TASK GOAL: Whenever a line in the data holds the string "Adhesive", pull that line out.

DATA UNDER STUDY:
---*---

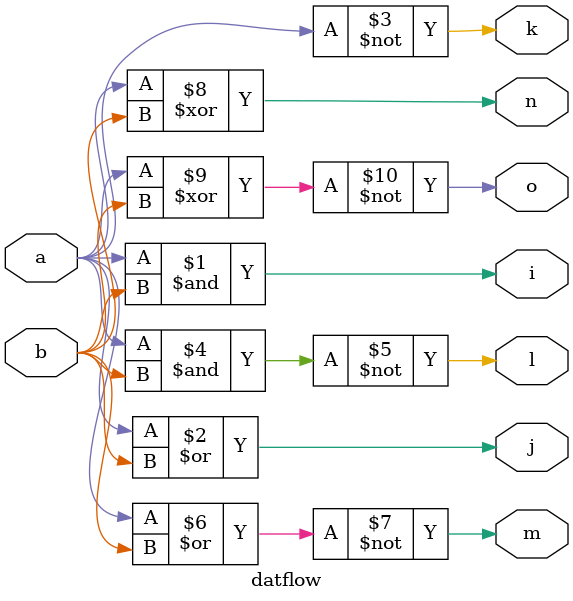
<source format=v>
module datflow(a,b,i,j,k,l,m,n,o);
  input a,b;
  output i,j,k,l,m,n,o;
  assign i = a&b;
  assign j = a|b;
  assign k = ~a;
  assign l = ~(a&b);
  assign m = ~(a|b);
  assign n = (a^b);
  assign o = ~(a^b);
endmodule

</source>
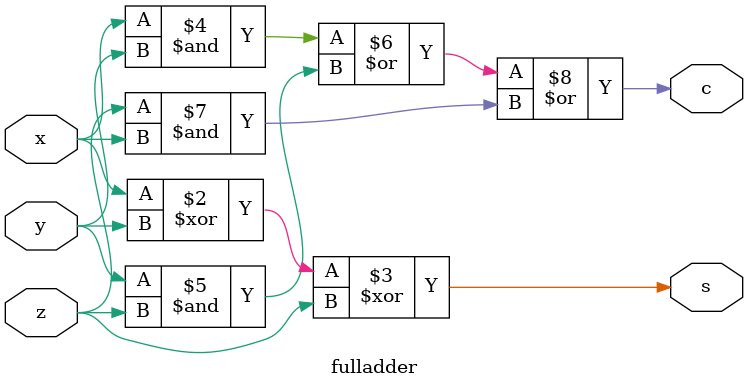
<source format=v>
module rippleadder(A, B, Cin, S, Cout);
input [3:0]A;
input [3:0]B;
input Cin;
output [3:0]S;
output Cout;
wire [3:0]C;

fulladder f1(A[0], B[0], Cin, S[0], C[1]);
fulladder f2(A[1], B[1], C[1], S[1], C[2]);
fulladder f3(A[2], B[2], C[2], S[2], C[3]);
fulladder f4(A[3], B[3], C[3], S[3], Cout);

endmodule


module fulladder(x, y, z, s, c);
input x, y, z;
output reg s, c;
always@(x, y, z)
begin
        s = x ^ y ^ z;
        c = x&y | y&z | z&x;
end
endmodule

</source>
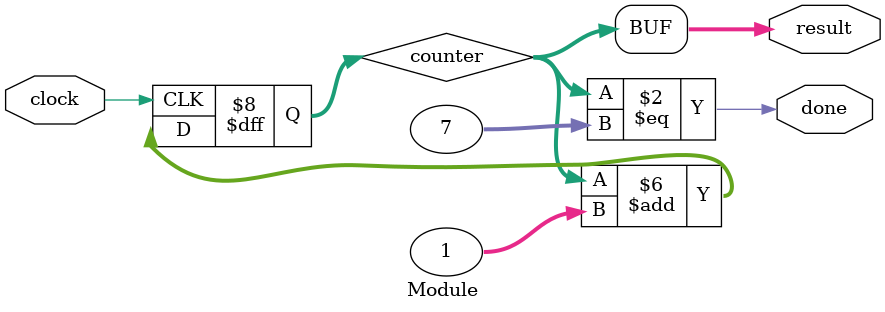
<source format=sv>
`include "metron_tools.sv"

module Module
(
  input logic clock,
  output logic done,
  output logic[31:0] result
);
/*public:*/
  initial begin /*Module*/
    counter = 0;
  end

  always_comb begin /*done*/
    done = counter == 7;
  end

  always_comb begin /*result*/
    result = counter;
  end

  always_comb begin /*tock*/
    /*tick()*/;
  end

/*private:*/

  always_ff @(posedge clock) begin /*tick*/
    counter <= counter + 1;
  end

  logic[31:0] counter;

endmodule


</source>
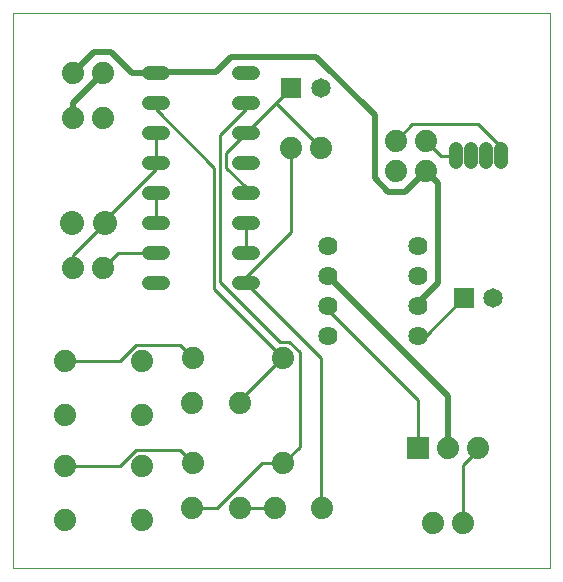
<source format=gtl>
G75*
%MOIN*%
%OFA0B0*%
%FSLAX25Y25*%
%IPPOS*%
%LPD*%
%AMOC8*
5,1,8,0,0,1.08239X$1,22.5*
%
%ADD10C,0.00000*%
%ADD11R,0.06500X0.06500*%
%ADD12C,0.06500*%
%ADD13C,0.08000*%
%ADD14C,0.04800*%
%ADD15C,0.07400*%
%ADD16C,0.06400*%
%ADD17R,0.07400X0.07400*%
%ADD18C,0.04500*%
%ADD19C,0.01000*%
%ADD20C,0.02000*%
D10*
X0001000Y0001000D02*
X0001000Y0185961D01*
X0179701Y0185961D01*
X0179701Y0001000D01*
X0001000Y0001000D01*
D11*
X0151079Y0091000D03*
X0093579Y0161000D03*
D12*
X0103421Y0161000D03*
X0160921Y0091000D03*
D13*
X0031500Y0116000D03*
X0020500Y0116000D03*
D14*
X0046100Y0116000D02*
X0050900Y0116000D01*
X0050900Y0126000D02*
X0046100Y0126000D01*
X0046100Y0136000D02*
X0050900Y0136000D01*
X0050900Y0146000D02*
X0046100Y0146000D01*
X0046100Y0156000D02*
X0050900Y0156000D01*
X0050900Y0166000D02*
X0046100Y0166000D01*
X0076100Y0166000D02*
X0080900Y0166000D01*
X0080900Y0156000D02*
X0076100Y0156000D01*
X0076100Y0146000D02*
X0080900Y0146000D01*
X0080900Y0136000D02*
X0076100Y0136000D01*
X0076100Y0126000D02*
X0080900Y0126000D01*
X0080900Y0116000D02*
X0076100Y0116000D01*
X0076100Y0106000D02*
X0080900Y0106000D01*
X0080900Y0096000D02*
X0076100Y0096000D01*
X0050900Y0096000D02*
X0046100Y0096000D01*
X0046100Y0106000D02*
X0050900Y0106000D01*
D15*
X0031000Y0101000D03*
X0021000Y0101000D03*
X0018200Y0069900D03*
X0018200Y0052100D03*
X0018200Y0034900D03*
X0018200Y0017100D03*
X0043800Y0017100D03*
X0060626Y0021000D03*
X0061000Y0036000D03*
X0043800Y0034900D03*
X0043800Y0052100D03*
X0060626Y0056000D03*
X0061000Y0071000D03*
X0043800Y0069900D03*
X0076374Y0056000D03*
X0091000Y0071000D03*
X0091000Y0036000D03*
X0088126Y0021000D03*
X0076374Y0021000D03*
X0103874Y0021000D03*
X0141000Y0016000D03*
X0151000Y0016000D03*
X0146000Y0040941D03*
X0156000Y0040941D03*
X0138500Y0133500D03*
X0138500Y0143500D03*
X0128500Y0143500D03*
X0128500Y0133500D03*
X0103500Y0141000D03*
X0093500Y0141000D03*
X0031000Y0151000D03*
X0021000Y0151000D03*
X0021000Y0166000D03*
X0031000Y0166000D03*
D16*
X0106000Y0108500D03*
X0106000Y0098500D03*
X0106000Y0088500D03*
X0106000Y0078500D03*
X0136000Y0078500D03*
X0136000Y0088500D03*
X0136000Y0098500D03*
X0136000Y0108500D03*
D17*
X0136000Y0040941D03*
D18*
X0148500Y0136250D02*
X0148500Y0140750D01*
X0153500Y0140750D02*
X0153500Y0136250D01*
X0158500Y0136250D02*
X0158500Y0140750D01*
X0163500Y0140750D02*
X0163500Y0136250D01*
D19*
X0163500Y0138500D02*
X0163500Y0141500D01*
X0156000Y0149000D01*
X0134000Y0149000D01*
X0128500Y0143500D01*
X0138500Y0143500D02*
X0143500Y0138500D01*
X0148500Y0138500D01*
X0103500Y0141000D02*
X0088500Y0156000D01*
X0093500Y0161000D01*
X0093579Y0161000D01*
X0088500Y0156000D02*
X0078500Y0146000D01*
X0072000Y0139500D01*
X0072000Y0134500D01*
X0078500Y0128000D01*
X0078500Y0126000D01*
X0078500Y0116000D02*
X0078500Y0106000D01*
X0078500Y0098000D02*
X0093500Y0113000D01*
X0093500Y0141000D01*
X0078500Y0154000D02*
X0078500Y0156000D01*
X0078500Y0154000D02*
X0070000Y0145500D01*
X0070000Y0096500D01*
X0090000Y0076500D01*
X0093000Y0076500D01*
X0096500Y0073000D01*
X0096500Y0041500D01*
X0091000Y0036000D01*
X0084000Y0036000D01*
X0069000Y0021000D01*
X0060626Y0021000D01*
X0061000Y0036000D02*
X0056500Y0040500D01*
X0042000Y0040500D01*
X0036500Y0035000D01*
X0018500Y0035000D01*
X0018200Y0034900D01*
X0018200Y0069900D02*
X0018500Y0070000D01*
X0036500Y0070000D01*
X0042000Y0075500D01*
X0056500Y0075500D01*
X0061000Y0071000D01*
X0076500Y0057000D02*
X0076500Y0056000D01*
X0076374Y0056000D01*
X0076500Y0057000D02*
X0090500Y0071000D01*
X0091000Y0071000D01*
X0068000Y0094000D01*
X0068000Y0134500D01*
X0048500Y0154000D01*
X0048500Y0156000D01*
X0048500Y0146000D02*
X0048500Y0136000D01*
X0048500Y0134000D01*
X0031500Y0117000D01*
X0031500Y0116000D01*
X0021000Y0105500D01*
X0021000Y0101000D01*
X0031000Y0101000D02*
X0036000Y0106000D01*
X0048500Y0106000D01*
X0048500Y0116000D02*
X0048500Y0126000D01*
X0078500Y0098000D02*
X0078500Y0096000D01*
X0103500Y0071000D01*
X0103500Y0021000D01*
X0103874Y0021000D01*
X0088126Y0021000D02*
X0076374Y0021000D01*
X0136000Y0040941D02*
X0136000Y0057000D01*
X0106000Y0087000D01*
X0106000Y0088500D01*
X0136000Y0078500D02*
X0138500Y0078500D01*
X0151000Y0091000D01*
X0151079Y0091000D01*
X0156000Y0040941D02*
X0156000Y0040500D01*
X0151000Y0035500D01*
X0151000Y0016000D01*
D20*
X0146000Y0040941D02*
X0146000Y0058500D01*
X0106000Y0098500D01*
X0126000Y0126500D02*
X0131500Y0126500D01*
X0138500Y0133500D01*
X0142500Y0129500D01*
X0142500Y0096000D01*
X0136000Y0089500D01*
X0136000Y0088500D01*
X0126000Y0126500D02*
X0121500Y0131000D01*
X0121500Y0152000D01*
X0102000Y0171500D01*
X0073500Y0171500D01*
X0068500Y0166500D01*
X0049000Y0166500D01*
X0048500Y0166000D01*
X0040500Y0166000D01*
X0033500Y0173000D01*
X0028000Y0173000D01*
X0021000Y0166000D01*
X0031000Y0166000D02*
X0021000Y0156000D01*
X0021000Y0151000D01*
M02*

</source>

---*---

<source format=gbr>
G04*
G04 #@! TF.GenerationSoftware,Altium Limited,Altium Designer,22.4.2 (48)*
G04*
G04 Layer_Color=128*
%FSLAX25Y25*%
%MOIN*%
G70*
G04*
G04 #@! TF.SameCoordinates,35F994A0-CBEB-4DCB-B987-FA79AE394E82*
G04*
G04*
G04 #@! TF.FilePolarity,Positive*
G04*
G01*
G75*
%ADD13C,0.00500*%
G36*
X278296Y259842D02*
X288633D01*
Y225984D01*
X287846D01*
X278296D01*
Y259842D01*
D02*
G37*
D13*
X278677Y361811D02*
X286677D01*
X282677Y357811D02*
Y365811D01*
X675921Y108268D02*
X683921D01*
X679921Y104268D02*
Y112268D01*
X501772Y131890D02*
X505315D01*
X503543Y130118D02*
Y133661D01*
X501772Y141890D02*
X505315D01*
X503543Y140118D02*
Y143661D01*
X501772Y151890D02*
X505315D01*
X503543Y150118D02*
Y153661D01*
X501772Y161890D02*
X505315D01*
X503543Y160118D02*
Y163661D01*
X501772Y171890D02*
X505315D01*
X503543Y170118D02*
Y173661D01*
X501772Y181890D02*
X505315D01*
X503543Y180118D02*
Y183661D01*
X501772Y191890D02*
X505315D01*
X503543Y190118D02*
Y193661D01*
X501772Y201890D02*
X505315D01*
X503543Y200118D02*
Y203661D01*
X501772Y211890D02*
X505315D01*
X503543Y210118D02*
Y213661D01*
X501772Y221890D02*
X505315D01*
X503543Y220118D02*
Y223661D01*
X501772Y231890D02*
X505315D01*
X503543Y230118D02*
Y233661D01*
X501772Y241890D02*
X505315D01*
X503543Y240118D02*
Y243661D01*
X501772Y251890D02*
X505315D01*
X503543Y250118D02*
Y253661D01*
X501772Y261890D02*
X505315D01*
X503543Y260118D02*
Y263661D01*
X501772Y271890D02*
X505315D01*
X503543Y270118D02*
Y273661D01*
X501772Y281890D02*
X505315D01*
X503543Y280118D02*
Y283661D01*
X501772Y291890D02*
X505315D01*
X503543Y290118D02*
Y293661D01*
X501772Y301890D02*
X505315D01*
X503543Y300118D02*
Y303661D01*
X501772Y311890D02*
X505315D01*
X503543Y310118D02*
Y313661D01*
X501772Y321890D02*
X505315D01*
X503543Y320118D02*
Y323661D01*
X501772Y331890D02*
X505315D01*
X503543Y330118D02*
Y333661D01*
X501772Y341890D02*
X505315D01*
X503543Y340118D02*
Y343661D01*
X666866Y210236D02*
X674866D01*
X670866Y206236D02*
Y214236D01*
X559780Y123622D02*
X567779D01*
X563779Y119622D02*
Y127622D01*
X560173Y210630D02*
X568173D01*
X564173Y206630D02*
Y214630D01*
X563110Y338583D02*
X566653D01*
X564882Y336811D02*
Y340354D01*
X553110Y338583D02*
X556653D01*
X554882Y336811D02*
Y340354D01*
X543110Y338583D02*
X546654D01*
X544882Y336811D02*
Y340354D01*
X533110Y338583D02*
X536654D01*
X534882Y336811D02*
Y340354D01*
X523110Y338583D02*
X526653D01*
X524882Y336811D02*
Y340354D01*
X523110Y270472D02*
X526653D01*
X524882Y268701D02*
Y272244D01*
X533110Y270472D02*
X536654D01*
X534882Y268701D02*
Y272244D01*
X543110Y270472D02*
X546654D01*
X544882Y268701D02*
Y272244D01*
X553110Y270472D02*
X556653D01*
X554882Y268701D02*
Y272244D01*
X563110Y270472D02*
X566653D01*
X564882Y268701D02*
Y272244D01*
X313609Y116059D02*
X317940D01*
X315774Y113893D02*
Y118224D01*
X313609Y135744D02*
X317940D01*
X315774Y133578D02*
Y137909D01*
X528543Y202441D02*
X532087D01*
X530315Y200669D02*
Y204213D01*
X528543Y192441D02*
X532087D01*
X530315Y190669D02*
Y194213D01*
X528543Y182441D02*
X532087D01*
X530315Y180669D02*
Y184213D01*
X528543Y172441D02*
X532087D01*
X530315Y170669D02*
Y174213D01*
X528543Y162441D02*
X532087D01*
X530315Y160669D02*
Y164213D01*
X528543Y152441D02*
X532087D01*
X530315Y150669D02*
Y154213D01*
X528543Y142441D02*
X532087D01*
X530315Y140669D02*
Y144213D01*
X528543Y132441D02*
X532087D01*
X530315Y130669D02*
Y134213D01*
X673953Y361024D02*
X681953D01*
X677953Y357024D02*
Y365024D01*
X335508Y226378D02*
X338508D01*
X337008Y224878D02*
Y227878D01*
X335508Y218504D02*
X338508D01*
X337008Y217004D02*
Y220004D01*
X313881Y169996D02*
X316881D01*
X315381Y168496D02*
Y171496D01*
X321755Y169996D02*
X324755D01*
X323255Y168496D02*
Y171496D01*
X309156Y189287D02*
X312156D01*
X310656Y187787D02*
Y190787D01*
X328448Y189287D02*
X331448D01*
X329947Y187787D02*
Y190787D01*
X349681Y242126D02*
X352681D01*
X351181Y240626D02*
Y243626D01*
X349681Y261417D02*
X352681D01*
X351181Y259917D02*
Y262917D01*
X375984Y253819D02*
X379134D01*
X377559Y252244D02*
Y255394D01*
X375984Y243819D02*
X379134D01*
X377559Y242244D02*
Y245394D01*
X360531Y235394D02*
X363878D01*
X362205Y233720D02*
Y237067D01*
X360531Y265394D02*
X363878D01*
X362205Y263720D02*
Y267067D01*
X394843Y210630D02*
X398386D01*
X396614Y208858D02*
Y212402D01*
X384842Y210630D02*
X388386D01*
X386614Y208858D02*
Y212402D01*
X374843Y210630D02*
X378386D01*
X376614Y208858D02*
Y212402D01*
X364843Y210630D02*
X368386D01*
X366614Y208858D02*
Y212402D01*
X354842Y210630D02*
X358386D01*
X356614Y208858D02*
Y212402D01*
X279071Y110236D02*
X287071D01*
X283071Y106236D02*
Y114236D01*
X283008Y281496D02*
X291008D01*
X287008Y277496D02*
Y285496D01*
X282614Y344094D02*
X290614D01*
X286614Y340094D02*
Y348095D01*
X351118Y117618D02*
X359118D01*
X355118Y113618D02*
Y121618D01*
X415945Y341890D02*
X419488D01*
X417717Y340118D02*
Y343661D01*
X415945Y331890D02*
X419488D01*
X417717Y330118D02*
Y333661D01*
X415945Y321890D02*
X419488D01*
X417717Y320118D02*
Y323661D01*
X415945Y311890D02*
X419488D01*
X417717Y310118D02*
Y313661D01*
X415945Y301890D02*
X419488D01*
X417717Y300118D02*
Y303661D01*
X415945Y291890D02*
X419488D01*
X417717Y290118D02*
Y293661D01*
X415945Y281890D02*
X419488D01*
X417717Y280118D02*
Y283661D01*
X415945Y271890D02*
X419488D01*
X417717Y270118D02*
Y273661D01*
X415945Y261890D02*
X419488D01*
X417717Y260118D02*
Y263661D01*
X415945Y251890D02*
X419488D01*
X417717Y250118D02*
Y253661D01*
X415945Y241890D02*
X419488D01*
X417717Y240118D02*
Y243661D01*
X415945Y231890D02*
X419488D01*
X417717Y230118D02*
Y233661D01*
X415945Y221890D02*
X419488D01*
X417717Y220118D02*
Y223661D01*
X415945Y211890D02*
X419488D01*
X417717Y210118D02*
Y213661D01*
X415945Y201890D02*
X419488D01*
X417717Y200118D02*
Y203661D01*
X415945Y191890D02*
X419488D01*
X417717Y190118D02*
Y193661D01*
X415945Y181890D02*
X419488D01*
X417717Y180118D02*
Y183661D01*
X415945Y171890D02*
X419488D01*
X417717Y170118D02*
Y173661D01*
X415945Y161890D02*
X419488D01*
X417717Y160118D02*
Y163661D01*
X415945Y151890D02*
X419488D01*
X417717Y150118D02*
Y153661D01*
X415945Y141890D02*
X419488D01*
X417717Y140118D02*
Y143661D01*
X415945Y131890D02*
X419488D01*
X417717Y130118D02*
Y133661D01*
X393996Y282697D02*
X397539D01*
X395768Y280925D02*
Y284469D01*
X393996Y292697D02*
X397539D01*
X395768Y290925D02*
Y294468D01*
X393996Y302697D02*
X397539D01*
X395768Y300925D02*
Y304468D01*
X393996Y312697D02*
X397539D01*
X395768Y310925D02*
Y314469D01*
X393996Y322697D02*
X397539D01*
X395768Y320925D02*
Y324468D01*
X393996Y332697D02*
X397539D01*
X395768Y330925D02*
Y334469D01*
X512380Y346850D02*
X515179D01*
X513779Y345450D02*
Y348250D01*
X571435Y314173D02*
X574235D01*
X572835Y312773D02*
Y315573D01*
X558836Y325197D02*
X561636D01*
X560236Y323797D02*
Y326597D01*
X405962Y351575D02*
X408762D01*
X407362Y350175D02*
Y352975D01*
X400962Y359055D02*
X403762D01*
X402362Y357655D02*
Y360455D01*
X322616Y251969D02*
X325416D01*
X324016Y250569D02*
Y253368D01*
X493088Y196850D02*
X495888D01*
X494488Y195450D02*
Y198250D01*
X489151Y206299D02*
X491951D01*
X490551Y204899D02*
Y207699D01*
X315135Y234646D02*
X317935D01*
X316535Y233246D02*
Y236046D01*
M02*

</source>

---*---

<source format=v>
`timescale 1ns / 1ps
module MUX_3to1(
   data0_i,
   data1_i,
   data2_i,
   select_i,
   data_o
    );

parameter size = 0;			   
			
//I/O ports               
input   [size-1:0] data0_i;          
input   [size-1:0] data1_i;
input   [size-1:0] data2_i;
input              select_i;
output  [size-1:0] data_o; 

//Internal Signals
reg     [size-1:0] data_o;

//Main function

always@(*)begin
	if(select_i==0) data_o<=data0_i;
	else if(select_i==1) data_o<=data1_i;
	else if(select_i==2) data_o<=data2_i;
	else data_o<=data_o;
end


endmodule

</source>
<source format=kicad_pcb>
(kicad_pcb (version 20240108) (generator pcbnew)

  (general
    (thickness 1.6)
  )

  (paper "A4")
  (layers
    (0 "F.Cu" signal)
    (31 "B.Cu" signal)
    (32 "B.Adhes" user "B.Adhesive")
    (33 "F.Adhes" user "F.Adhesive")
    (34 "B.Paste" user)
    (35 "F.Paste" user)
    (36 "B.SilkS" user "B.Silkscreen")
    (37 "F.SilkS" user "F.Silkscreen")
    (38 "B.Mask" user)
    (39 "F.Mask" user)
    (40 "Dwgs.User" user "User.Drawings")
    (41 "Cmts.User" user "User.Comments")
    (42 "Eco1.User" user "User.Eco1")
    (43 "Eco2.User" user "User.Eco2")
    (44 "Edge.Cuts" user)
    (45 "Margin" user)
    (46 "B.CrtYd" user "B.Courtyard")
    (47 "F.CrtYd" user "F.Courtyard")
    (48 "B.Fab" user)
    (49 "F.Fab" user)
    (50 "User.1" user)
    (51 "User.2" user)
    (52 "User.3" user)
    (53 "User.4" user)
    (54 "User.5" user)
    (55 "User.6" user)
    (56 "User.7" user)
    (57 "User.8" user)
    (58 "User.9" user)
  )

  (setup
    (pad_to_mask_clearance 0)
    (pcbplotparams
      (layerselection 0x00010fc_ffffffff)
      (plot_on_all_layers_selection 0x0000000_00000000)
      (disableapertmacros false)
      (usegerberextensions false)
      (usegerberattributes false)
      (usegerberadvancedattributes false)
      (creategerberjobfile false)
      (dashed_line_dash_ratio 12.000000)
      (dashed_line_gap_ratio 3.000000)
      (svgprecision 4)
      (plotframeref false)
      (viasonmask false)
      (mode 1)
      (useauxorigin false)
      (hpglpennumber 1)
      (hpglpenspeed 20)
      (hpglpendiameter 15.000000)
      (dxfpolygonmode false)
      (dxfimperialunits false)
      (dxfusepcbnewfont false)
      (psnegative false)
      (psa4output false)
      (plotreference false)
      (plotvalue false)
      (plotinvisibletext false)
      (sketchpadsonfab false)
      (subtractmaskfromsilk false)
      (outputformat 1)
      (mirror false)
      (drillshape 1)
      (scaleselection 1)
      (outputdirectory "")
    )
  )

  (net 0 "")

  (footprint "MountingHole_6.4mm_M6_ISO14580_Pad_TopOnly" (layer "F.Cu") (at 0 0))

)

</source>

---*---

ANSWER TO THE PROBLEM:
    (32 "B.Adhes" user "B.Adhesive")
    (33 "F.Adhes" user "F.Adhesive")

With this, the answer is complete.